Stored items:
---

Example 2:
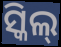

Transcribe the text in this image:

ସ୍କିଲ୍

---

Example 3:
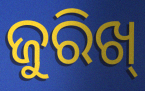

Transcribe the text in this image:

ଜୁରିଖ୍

● Task requirements: Write the records out in full, word for word; leave every picture behind.

● Result of this exercise:
---

Example 2:

Transcribe the text in this image:

ସ୍କିଲ୍

---

Example 3:

Transcribe the text in this image:

ଜୁରିଖ୍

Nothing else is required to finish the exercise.